• [RAW DATA]
=== Begin Enclosure ===

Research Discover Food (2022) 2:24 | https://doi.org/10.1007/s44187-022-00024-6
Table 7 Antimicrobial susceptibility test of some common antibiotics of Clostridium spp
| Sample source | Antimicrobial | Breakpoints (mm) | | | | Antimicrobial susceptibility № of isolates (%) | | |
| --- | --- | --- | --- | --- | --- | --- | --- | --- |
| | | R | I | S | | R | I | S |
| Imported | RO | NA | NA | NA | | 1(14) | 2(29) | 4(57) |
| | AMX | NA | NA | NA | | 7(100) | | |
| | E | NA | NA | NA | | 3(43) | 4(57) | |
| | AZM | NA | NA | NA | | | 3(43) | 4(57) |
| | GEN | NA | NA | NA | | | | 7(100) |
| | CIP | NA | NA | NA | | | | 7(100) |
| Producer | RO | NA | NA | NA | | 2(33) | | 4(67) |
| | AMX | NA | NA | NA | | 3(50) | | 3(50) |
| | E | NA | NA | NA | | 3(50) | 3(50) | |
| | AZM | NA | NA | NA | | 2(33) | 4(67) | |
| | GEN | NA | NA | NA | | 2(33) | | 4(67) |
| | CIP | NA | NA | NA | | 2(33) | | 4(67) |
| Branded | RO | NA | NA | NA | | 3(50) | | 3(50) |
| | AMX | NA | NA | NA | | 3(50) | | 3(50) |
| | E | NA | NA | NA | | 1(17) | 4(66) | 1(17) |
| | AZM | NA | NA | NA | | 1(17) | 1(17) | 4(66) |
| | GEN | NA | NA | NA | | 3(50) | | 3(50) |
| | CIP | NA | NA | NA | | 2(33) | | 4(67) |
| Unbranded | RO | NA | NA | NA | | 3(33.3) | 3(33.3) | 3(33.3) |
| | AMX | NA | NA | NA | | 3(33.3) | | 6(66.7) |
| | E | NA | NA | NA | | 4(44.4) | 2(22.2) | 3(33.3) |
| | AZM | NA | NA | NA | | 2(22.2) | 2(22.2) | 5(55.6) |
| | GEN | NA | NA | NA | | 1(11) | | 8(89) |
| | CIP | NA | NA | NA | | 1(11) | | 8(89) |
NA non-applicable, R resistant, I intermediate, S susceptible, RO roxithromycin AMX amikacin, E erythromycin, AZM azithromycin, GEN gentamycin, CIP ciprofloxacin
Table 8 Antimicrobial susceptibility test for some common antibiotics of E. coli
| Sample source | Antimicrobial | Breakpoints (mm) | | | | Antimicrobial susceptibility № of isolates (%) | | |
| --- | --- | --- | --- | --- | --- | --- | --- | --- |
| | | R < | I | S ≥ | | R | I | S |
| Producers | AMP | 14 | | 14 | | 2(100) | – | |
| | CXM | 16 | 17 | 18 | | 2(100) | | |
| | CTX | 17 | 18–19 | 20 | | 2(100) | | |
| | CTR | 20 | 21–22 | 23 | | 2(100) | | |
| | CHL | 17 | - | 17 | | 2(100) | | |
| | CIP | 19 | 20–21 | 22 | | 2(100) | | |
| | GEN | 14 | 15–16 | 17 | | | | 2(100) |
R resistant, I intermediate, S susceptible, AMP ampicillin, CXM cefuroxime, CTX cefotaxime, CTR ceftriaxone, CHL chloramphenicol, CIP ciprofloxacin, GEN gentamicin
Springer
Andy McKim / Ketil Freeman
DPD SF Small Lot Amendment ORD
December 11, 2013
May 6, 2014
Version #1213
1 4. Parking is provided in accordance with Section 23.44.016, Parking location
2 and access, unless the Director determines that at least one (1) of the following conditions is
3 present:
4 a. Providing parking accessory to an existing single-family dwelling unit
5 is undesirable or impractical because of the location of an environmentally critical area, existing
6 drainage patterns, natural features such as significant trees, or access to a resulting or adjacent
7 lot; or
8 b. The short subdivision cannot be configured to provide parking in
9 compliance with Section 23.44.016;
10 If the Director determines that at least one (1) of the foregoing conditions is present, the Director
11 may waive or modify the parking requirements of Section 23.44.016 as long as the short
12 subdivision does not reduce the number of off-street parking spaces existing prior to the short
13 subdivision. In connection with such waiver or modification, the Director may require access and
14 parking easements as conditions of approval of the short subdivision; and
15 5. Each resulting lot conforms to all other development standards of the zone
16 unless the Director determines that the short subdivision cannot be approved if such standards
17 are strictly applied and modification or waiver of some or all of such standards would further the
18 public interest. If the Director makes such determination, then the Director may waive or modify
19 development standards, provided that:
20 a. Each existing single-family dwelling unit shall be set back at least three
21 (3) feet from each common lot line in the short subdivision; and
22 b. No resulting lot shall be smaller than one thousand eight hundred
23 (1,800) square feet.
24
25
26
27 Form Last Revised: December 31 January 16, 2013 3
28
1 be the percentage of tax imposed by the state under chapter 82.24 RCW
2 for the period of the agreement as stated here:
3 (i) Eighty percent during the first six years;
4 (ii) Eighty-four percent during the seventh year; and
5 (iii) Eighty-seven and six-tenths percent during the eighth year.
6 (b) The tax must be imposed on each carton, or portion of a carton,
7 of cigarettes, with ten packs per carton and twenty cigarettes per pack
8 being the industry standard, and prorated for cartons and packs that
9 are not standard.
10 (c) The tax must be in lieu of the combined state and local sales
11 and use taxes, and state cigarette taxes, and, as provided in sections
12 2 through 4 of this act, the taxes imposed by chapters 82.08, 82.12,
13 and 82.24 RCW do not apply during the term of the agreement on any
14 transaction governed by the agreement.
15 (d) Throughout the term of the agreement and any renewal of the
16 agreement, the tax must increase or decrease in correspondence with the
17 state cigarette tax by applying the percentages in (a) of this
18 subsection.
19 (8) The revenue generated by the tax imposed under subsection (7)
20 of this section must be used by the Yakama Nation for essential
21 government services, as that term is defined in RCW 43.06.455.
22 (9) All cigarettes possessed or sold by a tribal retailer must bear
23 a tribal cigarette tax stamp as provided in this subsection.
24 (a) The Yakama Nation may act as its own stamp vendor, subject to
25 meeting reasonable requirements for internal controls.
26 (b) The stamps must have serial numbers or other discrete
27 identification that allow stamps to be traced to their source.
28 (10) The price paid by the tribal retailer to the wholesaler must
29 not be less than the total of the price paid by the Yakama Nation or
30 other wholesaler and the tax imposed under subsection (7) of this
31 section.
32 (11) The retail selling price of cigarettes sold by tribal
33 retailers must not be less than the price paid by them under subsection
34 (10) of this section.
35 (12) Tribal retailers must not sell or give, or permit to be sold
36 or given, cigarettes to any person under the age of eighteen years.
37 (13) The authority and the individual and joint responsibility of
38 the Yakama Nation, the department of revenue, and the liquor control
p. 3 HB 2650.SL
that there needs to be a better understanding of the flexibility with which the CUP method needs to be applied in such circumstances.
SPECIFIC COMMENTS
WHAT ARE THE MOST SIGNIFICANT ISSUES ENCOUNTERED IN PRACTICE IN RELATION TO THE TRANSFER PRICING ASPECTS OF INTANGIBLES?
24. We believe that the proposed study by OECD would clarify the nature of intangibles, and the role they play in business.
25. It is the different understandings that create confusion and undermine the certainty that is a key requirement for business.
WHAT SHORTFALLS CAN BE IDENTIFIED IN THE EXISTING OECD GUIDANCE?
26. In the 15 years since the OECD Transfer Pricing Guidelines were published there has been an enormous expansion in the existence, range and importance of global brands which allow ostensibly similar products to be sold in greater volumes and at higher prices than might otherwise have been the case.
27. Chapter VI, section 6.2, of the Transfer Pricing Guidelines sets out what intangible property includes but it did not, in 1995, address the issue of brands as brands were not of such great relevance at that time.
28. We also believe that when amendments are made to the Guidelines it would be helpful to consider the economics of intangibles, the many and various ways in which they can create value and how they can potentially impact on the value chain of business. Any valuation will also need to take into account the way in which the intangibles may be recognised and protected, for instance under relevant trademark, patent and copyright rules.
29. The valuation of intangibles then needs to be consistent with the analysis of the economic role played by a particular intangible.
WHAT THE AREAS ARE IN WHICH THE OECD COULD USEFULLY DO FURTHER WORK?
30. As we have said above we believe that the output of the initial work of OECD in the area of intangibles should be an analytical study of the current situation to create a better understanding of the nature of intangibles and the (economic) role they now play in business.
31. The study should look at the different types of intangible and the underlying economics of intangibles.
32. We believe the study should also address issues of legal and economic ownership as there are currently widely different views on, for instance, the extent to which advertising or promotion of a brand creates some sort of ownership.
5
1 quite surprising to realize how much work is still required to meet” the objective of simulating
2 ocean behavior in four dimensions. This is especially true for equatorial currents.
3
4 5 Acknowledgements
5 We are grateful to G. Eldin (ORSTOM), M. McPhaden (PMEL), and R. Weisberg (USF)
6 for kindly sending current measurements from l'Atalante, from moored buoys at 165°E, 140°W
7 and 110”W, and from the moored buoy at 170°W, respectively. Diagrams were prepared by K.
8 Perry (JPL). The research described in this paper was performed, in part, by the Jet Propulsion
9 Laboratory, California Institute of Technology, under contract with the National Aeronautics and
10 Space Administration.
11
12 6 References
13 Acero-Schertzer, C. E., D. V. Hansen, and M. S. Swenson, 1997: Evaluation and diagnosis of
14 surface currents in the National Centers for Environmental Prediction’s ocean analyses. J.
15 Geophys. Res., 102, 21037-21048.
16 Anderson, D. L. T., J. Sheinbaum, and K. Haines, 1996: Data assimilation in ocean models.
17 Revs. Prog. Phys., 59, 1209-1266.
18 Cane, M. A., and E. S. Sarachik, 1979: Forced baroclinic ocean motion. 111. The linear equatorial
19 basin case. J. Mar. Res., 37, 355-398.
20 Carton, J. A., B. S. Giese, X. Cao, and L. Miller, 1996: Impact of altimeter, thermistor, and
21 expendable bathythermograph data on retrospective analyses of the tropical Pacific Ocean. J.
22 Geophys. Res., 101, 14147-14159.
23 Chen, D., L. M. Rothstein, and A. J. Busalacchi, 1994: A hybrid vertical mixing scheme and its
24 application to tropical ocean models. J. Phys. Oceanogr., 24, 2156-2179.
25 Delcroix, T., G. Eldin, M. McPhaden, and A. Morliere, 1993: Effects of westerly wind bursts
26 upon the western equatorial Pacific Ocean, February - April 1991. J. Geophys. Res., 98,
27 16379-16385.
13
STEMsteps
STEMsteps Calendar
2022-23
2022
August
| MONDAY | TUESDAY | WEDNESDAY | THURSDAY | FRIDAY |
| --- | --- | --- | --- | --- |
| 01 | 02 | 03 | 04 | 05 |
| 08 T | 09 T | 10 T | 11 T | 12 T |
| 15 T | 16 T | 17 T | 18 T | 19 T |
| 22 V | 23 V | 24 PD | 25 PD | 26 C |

=== End Enclosure ===

All that is wanted is an exact copy of the lines from the line holding "22 Geophys. Res., 101, 14147-14159." through the end of the material above, including both.

• [THE ANSWER]
22 Geophys. Res., 101, 14147-14159.
23 Chen, D., L. M. Rothstein, and A. J. Busalacchi, 1994: A hybrid vertical mixing scheme and its
24 application to tropical ocean models. J. Phys. Oceanogr., 24, 2156-2179.
25 Delcroix, T., G. Eldin, M. McPhaden, and A. Morliere, 1993: Effects of westerly wind bursts
26 upon the western equatorial Pacific Ocean, February - April 1991. J. Geophys. Res., 98,
27 16379-16385.
13
STEMsteps
STEMsteps Calendar
2022-23
2022
August
| MONDAY | TUESDAY | WEDNESDAY | THURSDAY | FRIDAY |
| --- | --- | --- | --- | --- |
| 01 | 02 | 03 | 04 | 05 |
| 08 T | 09 T | 10 T | 11 T | 12 T |
| 15 T | 16 T | 17 T | 18 T | 19 T |
| 22 V | 23 V | 24 PD | 25 PD | 26 C |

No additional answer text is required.